# Re using JBL Manado Substrate?



## Ryan Young (12 May 2016)

Hi,
I was going to siphon out as much substrate as possible, empty my tank, add new substrate and re plant the tank one of my tanks but thought maybe I could re use the manado and buy some more of it to the existing lot to save on buying a whole lot of new substrate.
The only trouble is I have some soil/ dirt capped off at the bottom which is a real mess... Is it possible to separate most to all of the soil which will subsequently be mixed in with the substrate?
Let me know what you guys think!

Cheers Ryan


----------



## alto (12 May 2016)

If you pull it out, rinse & dry - or even just dry if it's too mucky to rinse ... once dry it's easy to work with again (& should separate fairly easily if that's your preference) - you may also be able to sell on the dried substrate.

Balance costs of new substrate vs time/effort of renewing old substrate.

I'm now committed to the Tropica Aquarium Soil Powder as after more than a year in tank & several re-scapes, it seems same as new ... after stripping out the old scape, I just clean in tank (Python), drain thoroughly & add rocks etc
- & I'm not very delicate with my hardscape trials  so I was surprised at how well it has held up  

Most times you can re-use planted tank substrates though there is the occasional FAIL anecdote (from experienced scapers)

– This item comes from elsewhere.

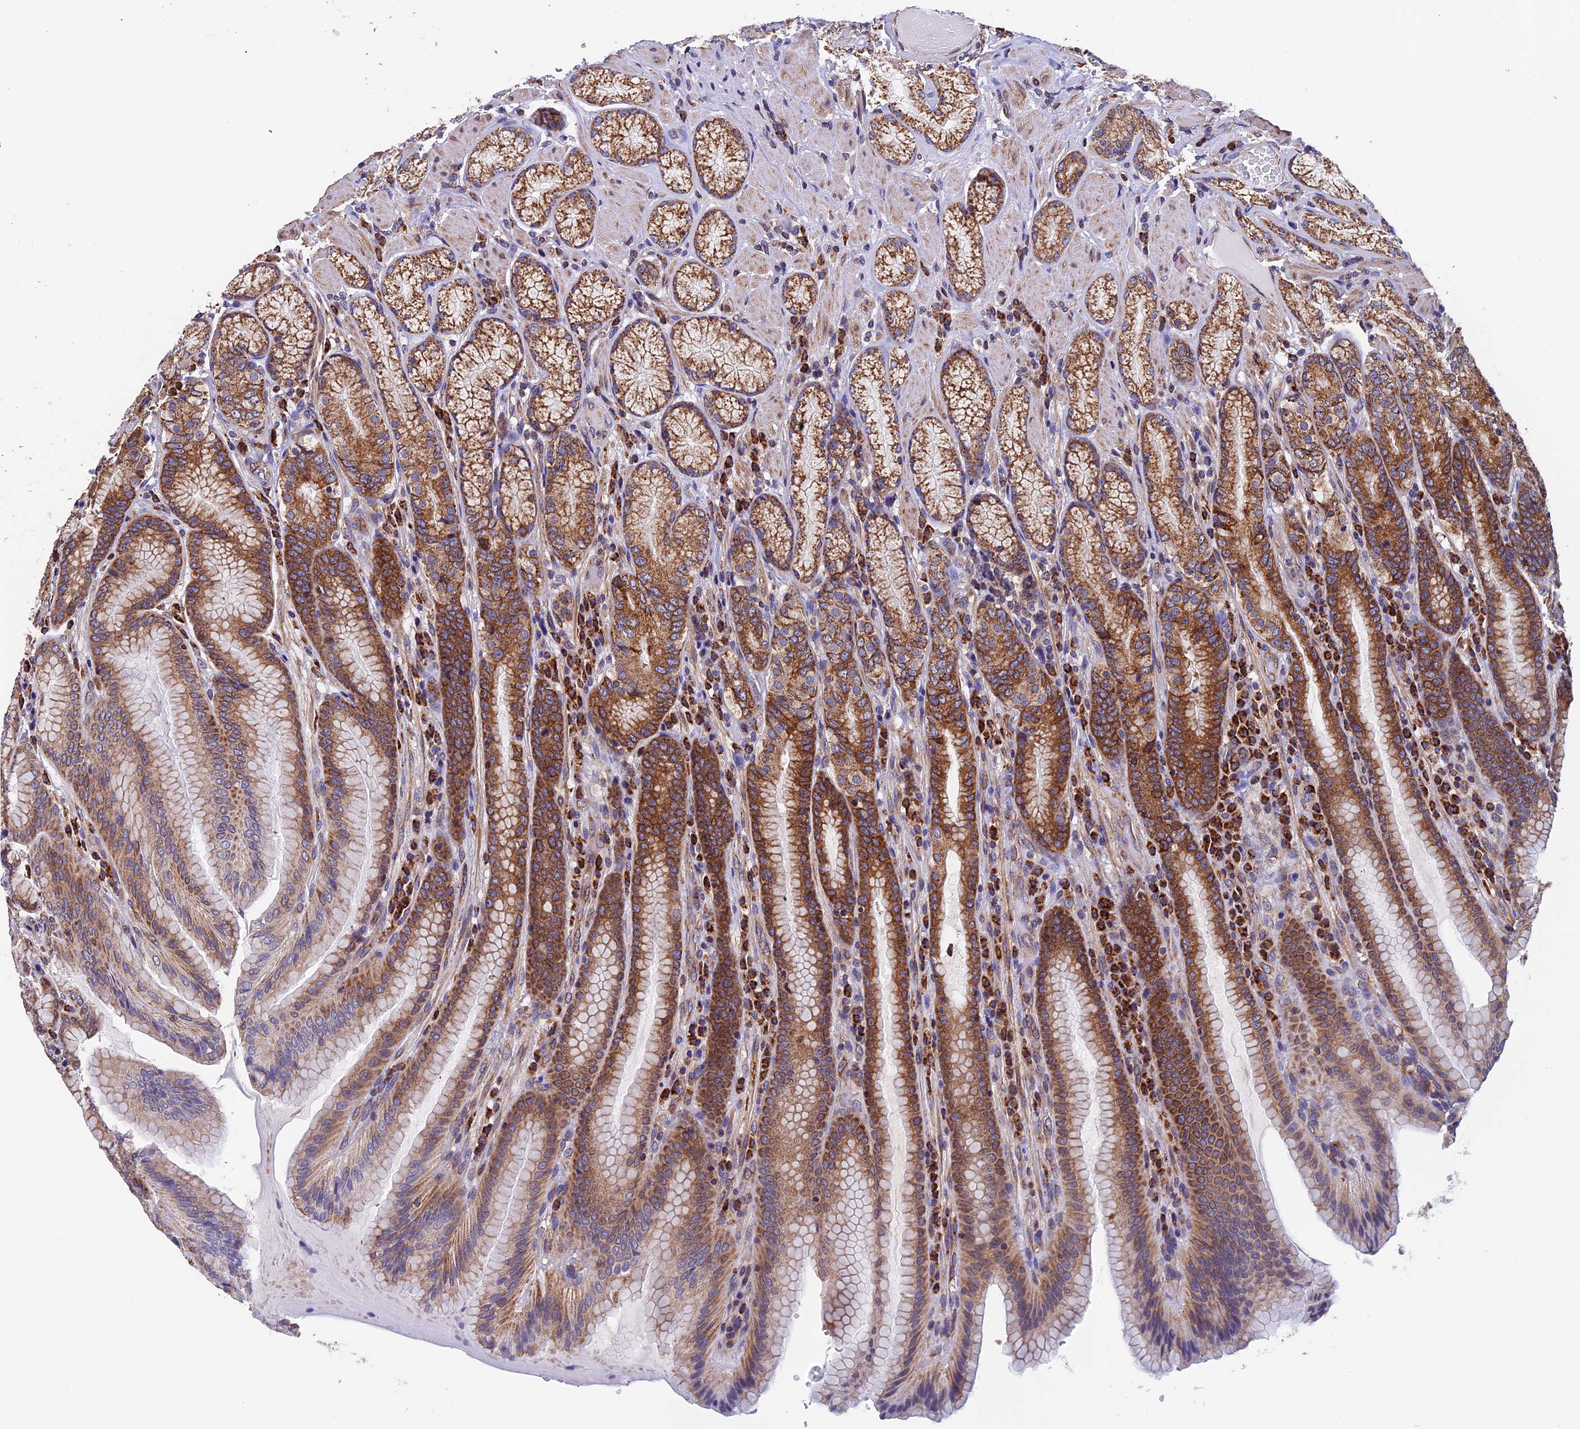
{"staining": {"intensity": "strong", "quantity": ">75%", "location": "cytoplasmic/membranous"}, "tissue": "stomach", "cell_type": "Glandular cells", "image_type": "normal", "snomed": [{"axis": "morphology", "description": "Normal tissue, NOS"}, {"axis": "topography", "description": "Stomach, upper"}, {"axis": "topography", "description": "Stomach, lower"}], "caption": "Stomach stained for a protein (brown) reveals strong cytoplasmic/membranous positive expression in about >75% of glandular cells.", "gene": "SLC9A5", "patient": {"sex": "female", "age": 76}}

You could also strip down tank to substrate, give it a good clean (not something I'd do in tank without a Python type system - be sure to drain to garden etc & not someplace that may clog from the fine sediments) & then adjust amount/height (add root tabs etc if you think they're needed)  & top with a fairly fine sand/gravel (Tropica website has many examples of sand/gravel over a nutrient rich base layer)


----------



## Ryan Young (12 May 2016)

Cheers alto, sounds like a plan, yeah dont think it would go down to great if I managed to clog up all the pipes in my place


----------